*** Opening of Records ***

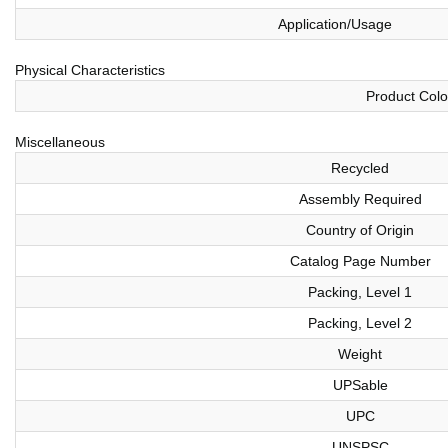
Application/Usage
Physical Characteristics
Product Colo
Miscellaneous
Recycled
Assembly Required
Country of Origin
Catalog Page Number
Packing, Level 1
Packing, Level 2
Weight
UPSable
UPC
UNSPSC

*** Close of Records ***

= Problem statement =
Write out every line of text from the items above without changing anything, and leave the pictures out.

= Exercise answer =
Application/Usage
Physical Characteristics
Product Colo
Miscellaneous
Recycled
Assembly Required
Country of Origin
Catalog Page Number
Packing, Level 1
Packing, Level 2
Weight
UPSable
UPC
UNSPSC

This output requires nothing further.